> **Exercise requirements**
1) Repeat the forum post word for word from "[TheForge] The Undiscovered" to "China killed it.".
2) In the forum post, what reason does the quoted writer give for the job losses described in the line beginning "Today the self anointed"? Answer in one to three sentences.

> **Exercise text**
[TheForge] The Undiscovered Country OT YAK LONG HIT DELETE NOW
Andy Vida
[email protected]
Wed Feb 25 14:41:07 2004
[email protected] wrote:
>> [email protected] writes:
>> That is one of the reasons there was such a big glass industry in
>> this region before NAFTA and China killed it.
> In the past craftsmen were displaced by factory production. That method
> created an abundance of material goods, making life more comfortable; it has also
> been a blight in many ways.
Agreed.
>
> Today the self anointed are doing their best to ship our jobs overseas and
> invite us to live Mclives.
Doubly agreed.
> This isn't happening because they hate us (they hardly think of us at
> all). It is happening because they have no better plan.
In terms of those at the very apex of world power, I would
have to disagree. From yon lofty heights, what does one
see? An ever more crowded world with huge masses of humans
whose lives hang by a thread that is tenuous at best and
who are not even dimly aware of this little bit of reality.

> **Information shown**

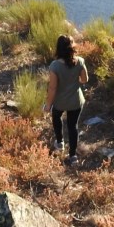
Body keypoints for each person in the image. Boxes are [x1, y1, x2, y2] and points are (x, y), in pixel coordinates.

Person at [43, 34, 89, 165]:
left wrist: (48, 105)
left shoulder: (55, 66)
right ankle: (73, 155)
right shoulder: (80, 61)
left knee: (56, 117)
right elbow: (85, 79)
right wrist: (75, 81)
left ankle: (60, 142)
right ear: (72, 47)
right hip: (76, 101)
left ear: (58, 48)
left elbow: (52, 88)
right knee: (73, 126)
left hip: (60, 101)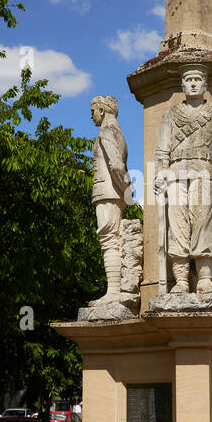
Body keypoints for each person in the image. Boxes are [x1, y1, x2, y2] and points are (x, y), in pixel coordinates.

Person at [153, 65, 212, 295]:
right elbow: (162, 149)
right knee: (177, 227)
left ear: (205, 85)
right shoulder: (170, 114)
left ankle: (205, 278)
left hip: (203, 172)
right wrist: (160, 171)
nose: (193, 83)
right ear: (182, 85)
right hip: (175, 174)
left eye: (197, 79)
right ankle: (182, 280)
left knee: (203, 224)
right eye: (188, 79)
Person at [90, 96, 133, 305]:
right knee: (112, 239)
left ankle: (114, 291)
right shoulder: (117, 132)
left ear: (103, 110)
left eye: (93, 111)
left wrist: (127, 190)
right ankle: (114, 290)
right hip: (112, 192)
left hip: (107, 192)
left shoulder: (107, 132)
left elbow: (116, 165)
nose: (92, 116)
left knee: (109, 240)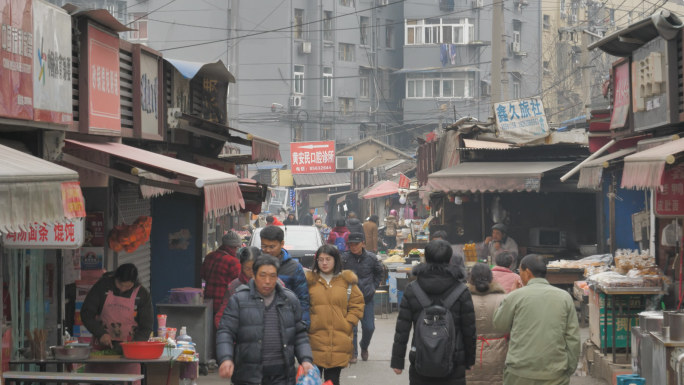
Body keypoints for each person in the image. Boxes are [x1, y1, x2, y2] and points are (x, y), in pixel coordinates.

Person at [217, 255, 314, 385]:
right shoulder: (239, 300)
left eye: (272, 276)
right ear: (254, 275)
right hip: (248, 375)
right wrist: (226, 358)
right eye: (262, 275)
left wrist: (306, 359)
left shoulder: (289, 300)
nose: (267, 281)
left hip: (282, 376)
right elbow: (225, 332)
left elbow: (299, 334)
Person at [391, 240, 476, 384]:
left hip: (421, 359)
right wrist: (469, 360)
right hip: (454, 361)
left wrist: (397, 361)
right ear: (449, 260)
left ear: (426, 258)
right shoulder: (461, 290)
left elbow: (402, 328)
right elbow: (469, 329)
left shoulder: (413, 289)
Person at [493, 254, 581, 385]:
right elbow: (573, 338)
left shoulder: (515, 296)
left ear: (527, 273)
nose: (519, 275)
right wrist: (568, 368)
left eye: (520, 271)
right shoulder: (564, 297)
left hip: (519, 373)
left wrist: (510, 295)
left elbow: (499, 325)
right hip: (555, 373)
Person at [81, 264, 153, 383]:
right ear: (115, 278)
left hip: (129, 357)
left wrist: (133, 347)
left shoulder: (142, 294)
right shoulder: (102, 286)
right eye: (120, 284)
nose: (122, 289)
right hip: (101, 352)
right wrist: (100, 333)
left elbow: (146, 327)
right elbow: (86, 314)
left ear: (134, 283)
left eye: (127, 286)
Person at [306, 245, 365, 385]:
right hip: (314, 339)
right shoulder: (309, 282)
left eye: (328, 259)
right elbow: (302, 306)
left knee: (332, 381)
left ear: (336, 260)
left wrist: (348, 323)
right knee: (312, 381)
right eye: (320, 260)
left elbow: (357, 304)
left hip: (338, 340)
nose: (324, 263)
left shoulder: (347, 281)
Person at [342, 232, 384, 363]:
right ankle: (353, 353)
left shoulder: (371, 258)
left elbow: (380, 272)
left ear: (363, 244)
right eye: (351, 244)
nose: (353, 247)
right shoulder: (344, 258)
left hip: (367, 298)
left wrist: (373, 287)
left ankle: (364, 346)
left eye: (356, 244)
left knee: (369, 327)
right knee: (351, 328)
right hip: (349, 300)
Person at [466, 263, 508, 385]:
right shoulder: (504, 299)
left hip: (470, 357)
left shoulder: (463, 299)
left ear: (471, 278)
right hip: (499, 355)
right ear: (491, 278)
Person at [260, 225, 310, 325]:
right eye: (264, 246)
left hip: (286, 323)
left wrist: (303, 326)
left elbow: (303, 300)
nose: (268, 251)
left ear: (282, 244)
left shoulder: (294, 267)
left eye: (272, 247)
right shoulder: (256, 264)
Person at [214, 247, 260, 329]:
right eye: (247, 269)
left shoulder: (272, 283)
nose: (251, 272)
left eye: (255, 268)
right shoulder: (234, 286)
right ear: (241, 266)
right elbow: (222, 316)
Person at [201, 231, 242, 319]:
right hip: (223, 305)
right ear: (231, 247)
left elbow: (203, 275)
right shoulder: (233, 262)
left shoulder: (209, 256)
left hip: (207, 303)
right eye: (236, 248)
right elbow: (239, 283)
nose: (236, 250)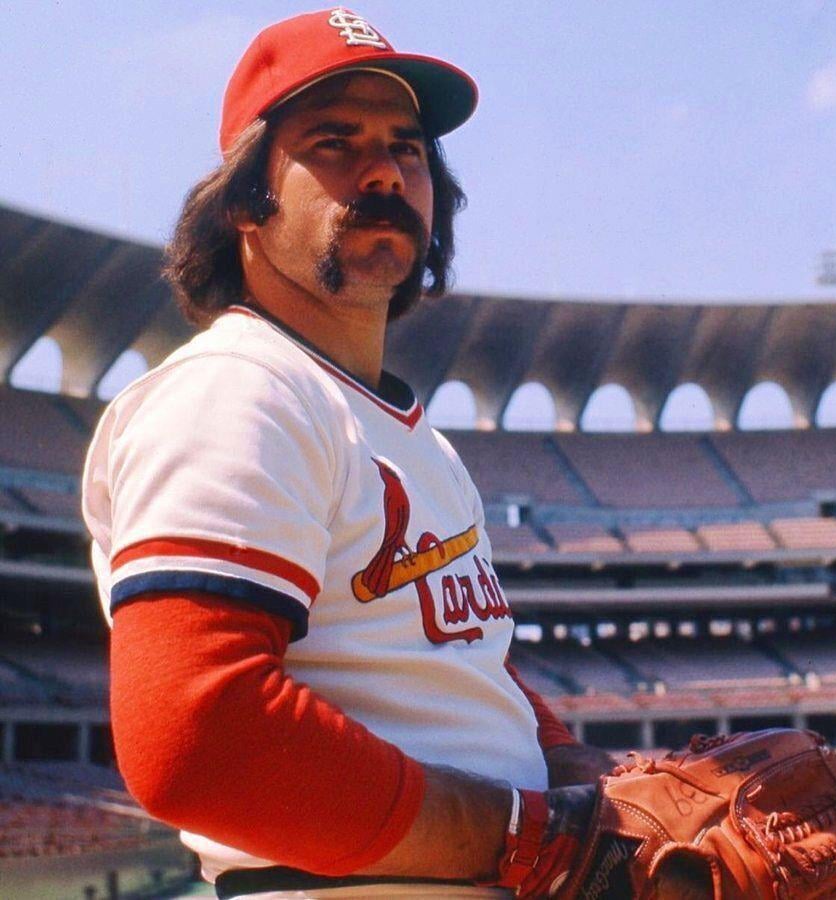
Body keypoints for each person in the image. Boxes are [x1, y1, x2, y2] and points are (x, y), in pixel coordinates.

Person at [82, 9, 615, 898]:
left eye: (408, 149)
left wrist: (591, 783)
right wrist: (539, 839)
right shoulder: (237, 390)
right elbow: (200, 739)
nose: (385, 171)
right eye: (335, 142)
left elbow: (469, 664)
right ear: (243, 201)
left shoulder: (415, 440)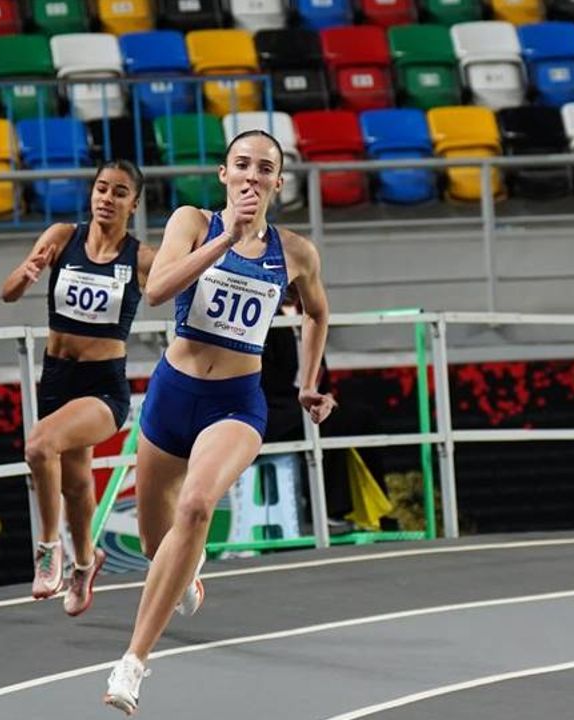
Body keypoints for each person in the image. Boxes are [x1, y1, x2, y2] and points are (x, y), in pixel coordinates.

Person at [103, 130, 335, 715]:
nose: (253, 175)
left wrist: (307, 382)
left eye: (265, 168)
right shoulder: (192, 222)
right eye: (242, 165)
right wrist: (227, 238)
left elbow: (317, 312)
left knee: (196, 506)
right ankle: (185, 571)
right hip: (171, 395)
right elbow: (157, 291)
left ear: (278, 181)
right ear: (224, 174)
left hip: (235, 403)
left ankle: (133, 662)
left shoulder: (296, 253)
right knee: (158, 546)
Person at [1, 159, 154, 617]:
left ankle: (49, 548)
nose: (107, 198)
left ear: (134, 204)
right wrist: (26, 274)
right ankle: (86, 564)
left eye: (120, 192)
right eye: (102, 188)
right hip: (56, 378)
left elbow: (182, 286)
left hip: (102, 387)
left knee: (39, 446)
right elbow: (8, 293)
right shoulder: (62, 237)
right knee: (76, 483)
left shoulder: (141, 259)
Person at [261, 285, 387, 535]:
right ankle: (330, 511)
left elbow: (321, 372)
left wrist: (326, 397)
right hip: (275, 411)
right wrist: (309, 401)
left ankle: (376, 508)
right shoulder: (266, 320)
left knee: (363, 417)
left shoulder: (310, 316)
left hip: (306, 403)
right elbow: (267, 383)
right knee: (328, 421)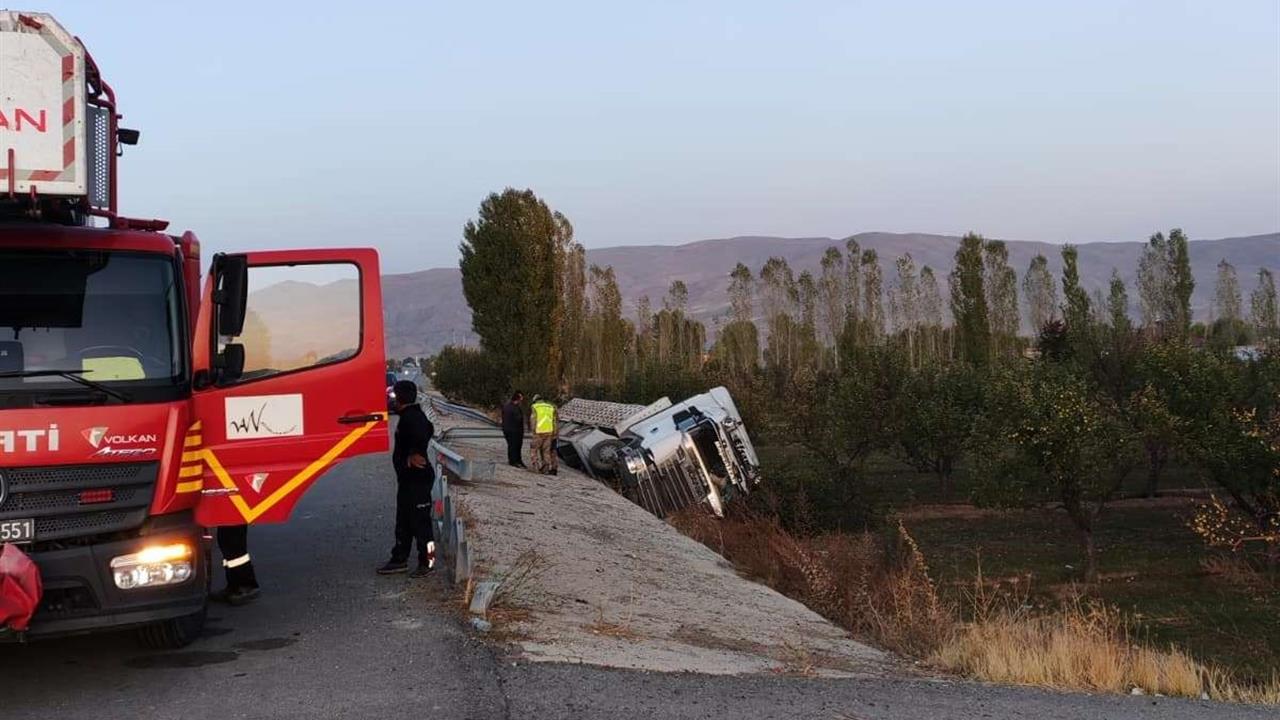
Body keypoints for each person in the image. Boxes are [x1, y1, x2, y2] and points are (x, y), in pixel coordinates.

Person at [377, 380, 436, 577]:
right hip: (407, 480)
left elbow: (426, 431)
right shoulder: (407, 416)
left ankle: (428, 562)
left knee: (422, 524)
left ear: (400, 397)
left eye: (394, 395)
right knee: (404, 521)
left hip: (418, 480)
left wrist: (414, 452)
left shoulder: (413, 417)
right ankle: (399, 559)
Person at [211, 524, 259, 605]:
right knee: (225, 541)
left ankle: (247, 586)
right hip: (229, 515)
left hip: (235, 515)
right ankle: (234, 586)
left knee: (234, 544)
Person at [529, 394, 558, 475]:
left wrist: (533, 431)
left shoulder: (535, 407)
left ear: (535, 400)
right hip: (549, 432)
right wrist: (554, 433)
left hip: (538, 432)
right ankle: (545, 469)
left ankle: (536, 467)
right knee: (546, 451)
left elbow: (533, 420)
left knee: (534, 449)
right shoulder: (550, 407)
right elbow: (554, 421)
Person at [501, 390, 527, 468]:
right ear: (518, 399)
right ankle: (515, 461)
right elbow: (518, 419)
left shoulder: (506, 406)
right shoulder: (515, 408)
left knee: (511, 446)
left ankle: (515, 460)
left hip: (507, 429)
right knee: (515, 446)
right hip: (515, 430)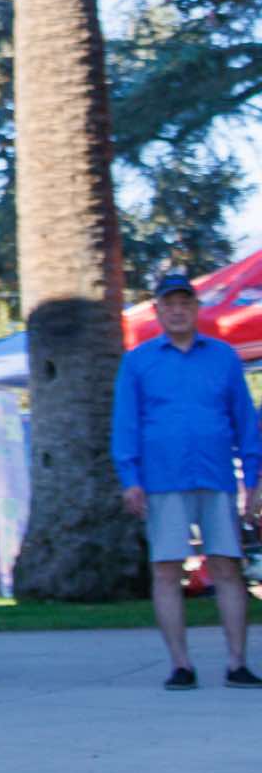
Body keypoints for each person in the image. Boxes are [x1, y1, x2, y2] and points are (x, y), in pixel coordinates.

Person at [112, 269, 262, 691]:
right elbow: (126, 424)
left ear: (196, 309)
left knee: (227, 566)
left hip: (216, 477)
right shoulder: (138, 362)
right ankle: (181, 665)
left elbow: (244, 421)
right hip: (163, 480)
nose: (177, 311)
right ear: (158, 311)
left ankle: (237, 663)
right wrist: (130, 478)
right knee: (166, 569)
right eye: (169, 304)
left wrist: (253, 478)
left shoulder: (223, 357)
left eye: (185, 303)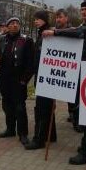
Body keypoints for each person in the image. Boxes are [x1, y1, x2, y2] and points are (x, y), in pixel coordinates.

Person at [42, 0, 86, 165]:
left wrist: (56, 33)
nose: (83, 12)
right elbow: (78, 31)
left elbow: (80, 33)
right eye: (82, 10)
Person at [0, 17, 34, 145]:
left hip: (19, 80)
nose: (15, 25)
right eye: (12, 23)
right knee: (7, 106)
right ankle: (10, 129)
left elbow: (30, 63)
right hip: (5, 79)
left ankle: (23, 134)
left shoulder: (26, 40)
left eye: (17, 23)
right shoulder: (1, 40)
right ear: (7, 26)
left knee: (20, 108)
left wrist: (24, 80)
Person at [25, 10, 57, 150]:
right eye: (35, 19)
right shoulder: (41, 34)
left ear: (44, 20)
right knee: (47, 107)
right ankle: (51, 135)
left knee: (42, 108)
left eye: (38, 19)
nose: (36, 21)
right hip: (43, 75)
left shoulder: (48, 34)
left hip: (46, 76)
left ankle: (39, 140)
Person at [54, 9, 75, 126]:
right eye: (57, 17)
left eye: (60, 17)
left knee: (72, 94)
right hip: (57, 64)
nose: (58, 19)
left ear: (66, 18)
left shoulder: (73, 31)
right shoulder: (53, 31)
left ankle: (74, 116)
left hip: (70, 65)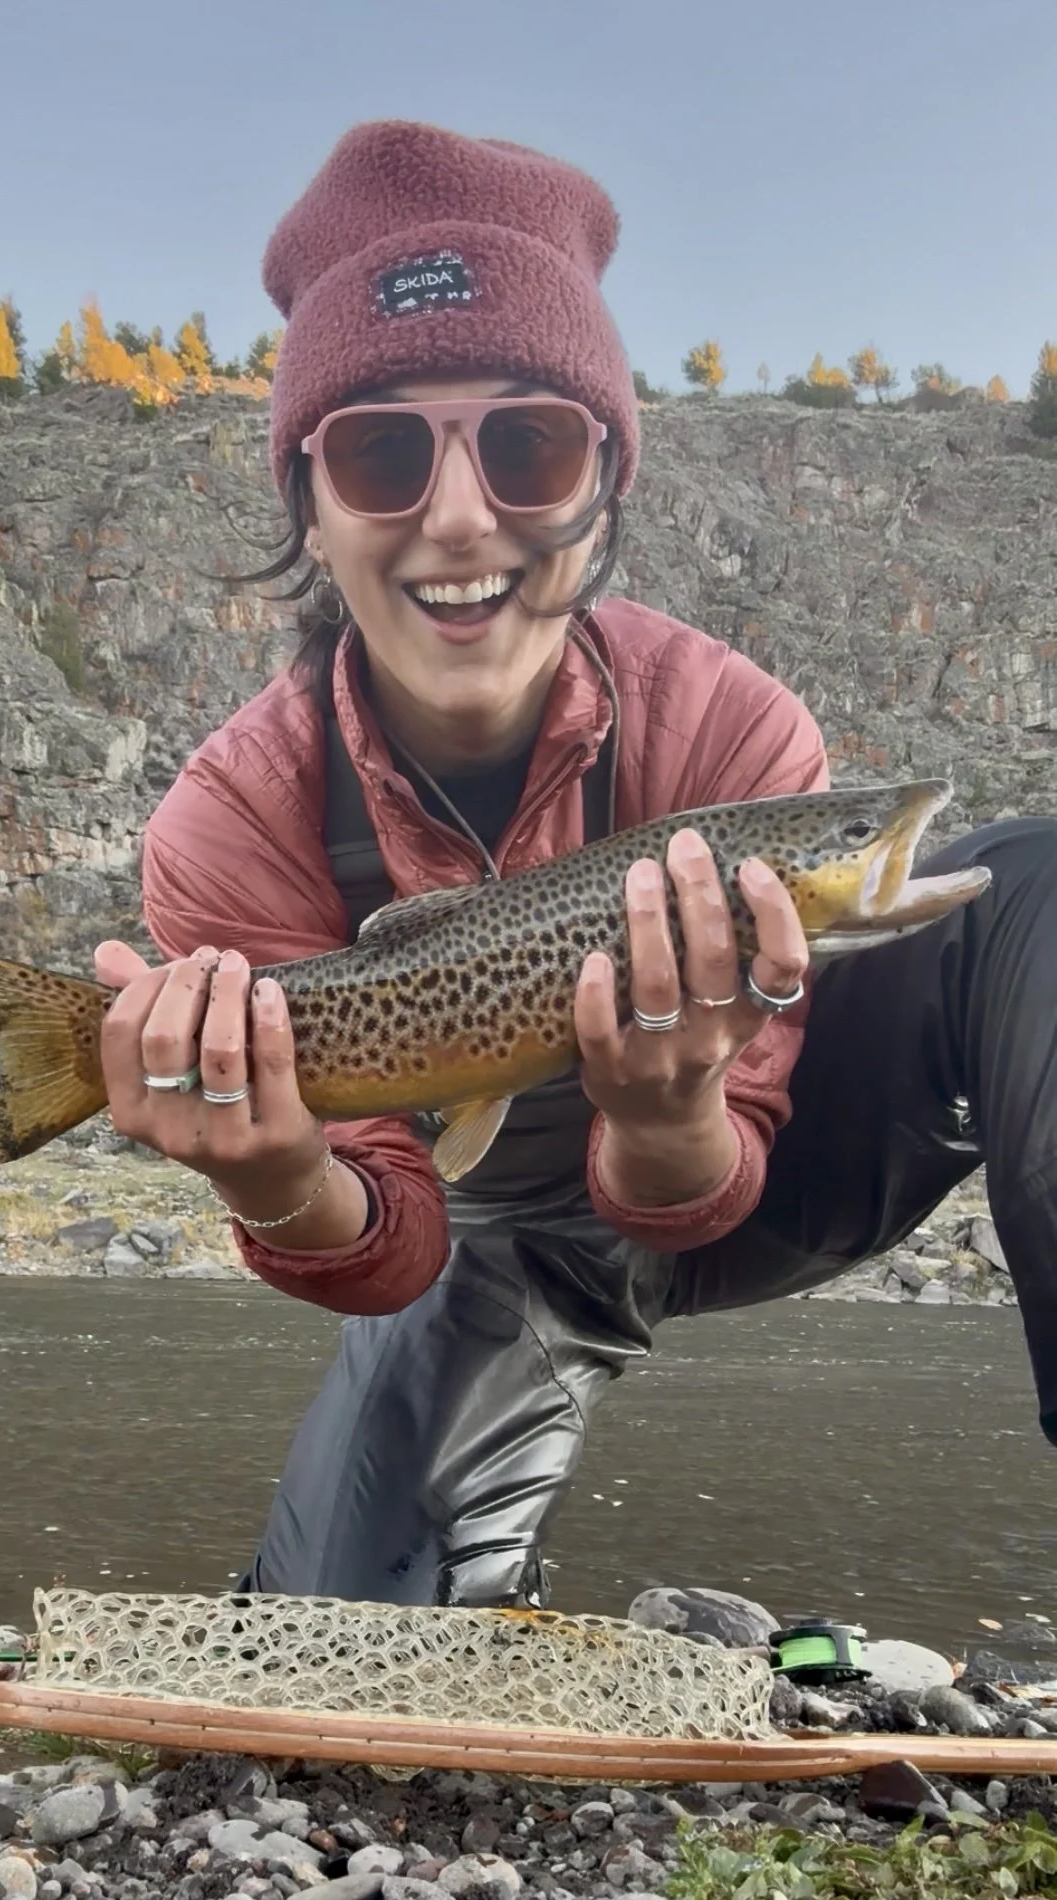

> **Your written answers**
1)
[TheForge] The Undiscovered Country OT YAK LONG HIT DELETE NOW
Andy Vida
[email protected]
Wed Feb 25 14:41:07 2004
[email protected] wrote:
>> [email protected] writes:
>> That is one of the reasons there was such a big glass industry in
>> this region before NAFTA and China killed it.

2) The quoted writer says it is not happening because they hate us, since they hardly think of us at all. It is happening because they have no better plan.